Recorded data:
····················
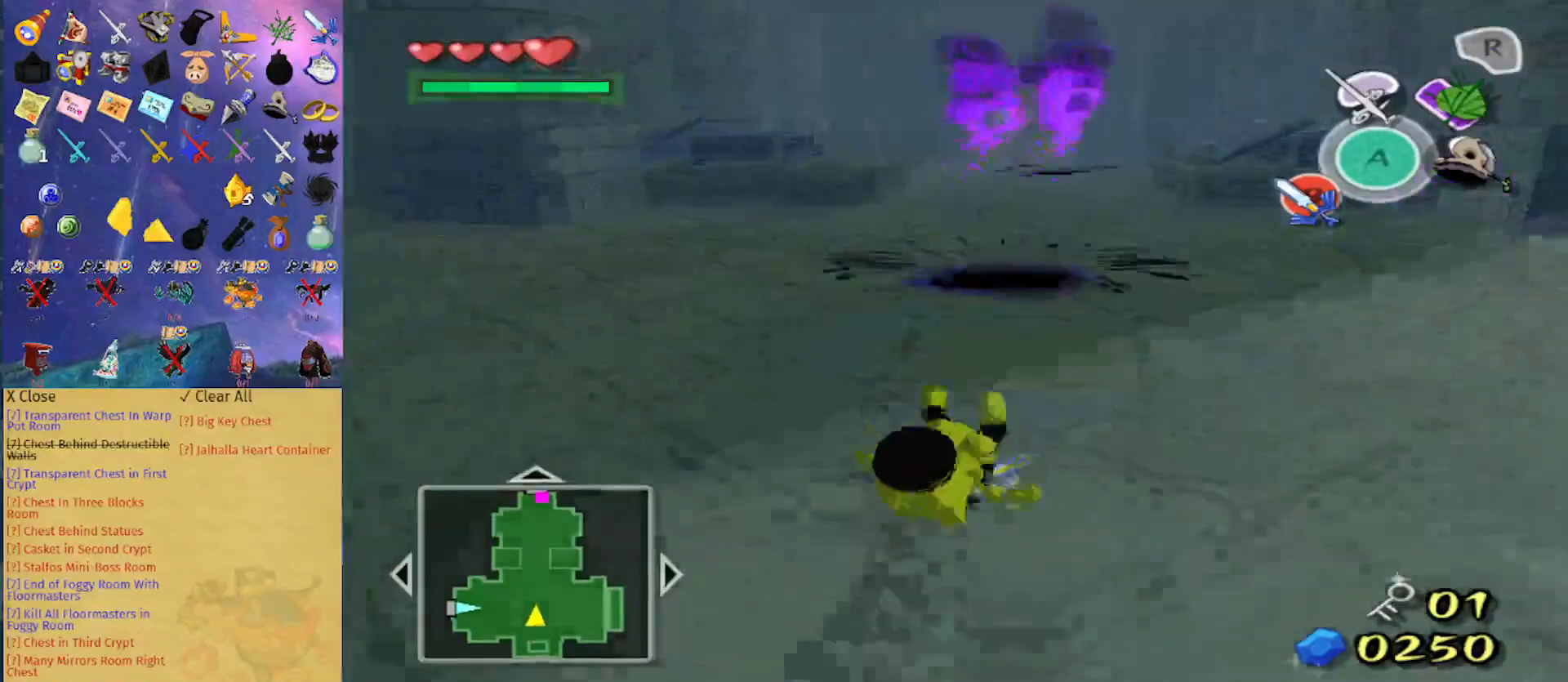
{"buttons": [], "left_stick": "up", "right_stick": "center", "events": [[133, "A", "down"], [300, "A", "up"]]}
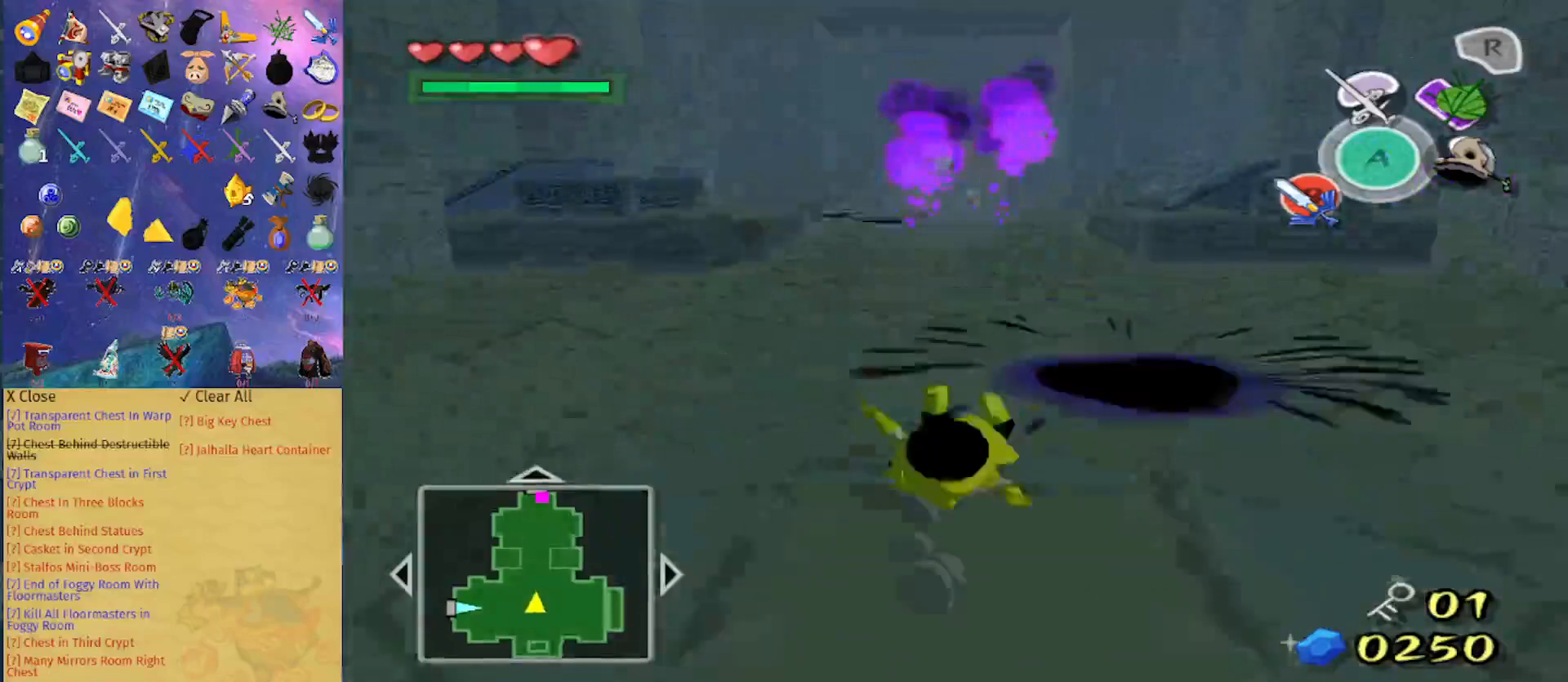
{"buttons": [], "left_stick": "up", "right_stick": "center", "events": [[200, "A", "down"], [367, "A", "up"]]}
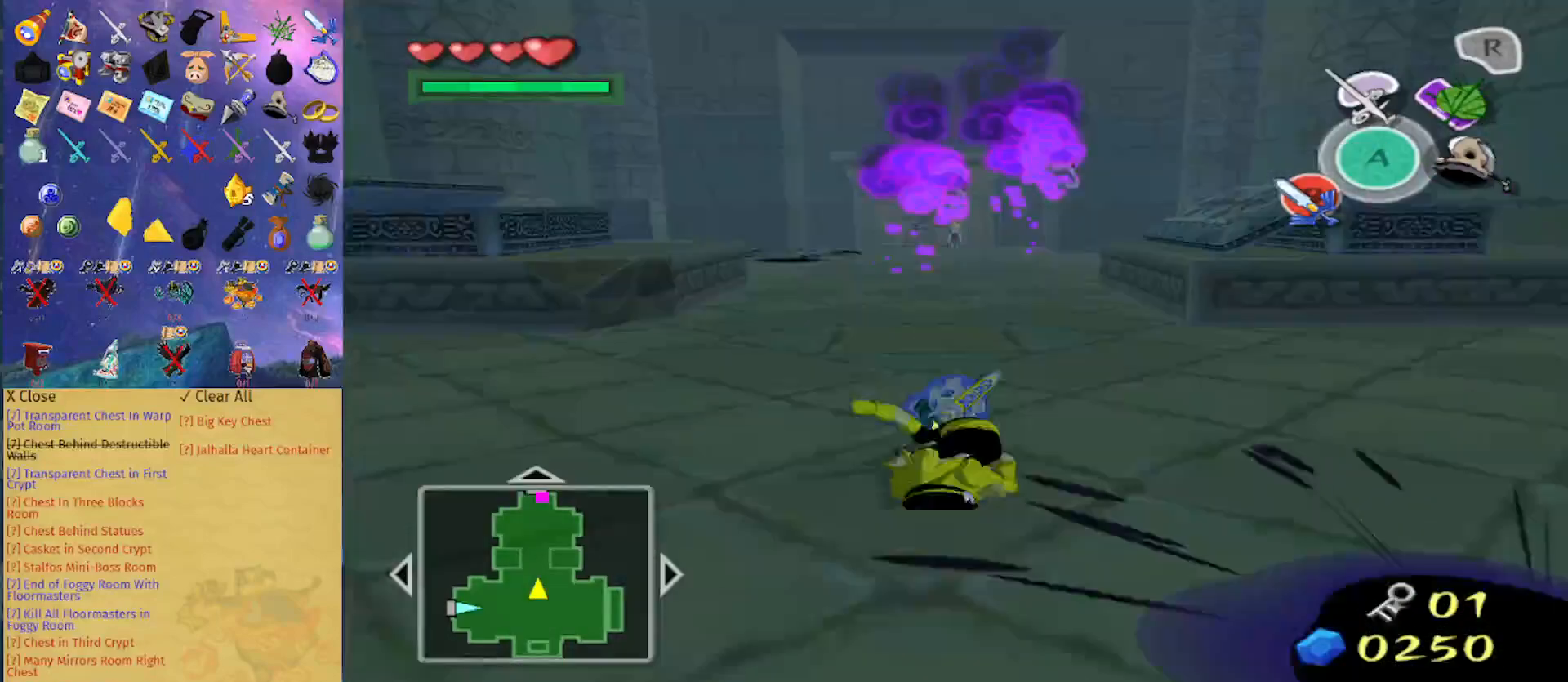
{"buttons": [], "left_stick": "up", "right_stick": "center", "events": [[267, "A", "down"], [400, "A", "up"]]}
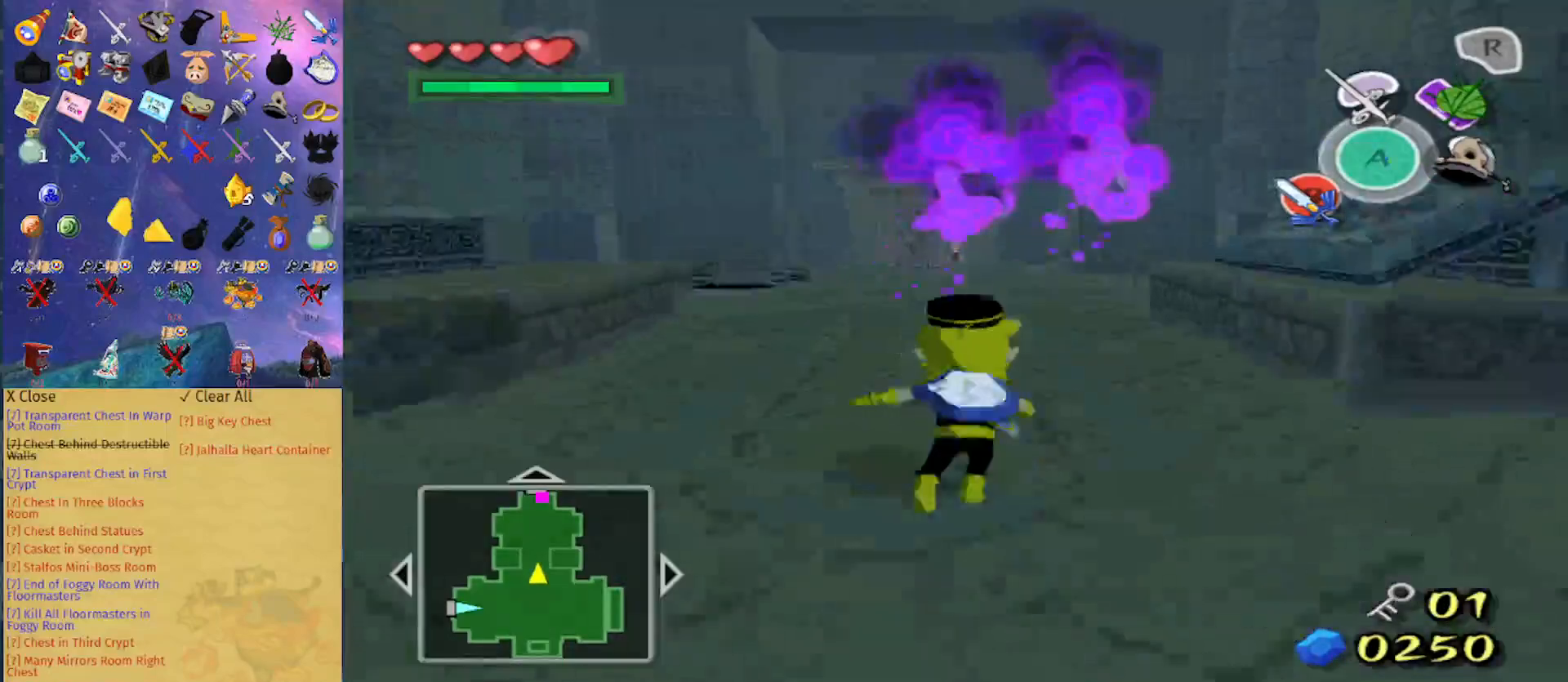
{"buttons": [], "left_stick": "up", "right_stick": "center", "events": [[300, "A", "down"], [433, "A", "up"]]}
····················
Goal of the exercise: What's needed is a word-for-word retyping of the listing, minus its pictures.

The completed task:
{"buttons": [], "left_stick": "up", "right_stick": "center", "events": [[133, "A", "down"], [300, "A", "up"]]}
{"buttons": [], "left_stick": "up", "right_stick": "center", "events": [[200, "A", "down"], [367, "A", "up"]]}
{"buttons": [], "left_stick": "up", "right_stick": "center", "events": [[267, "A", "down"], [400, "A", "up"]]}
{"buttons": [], "left_stick": "up", "right_stick": "center", "events": [[300, "A", "down"], [433, "A", "up"]]}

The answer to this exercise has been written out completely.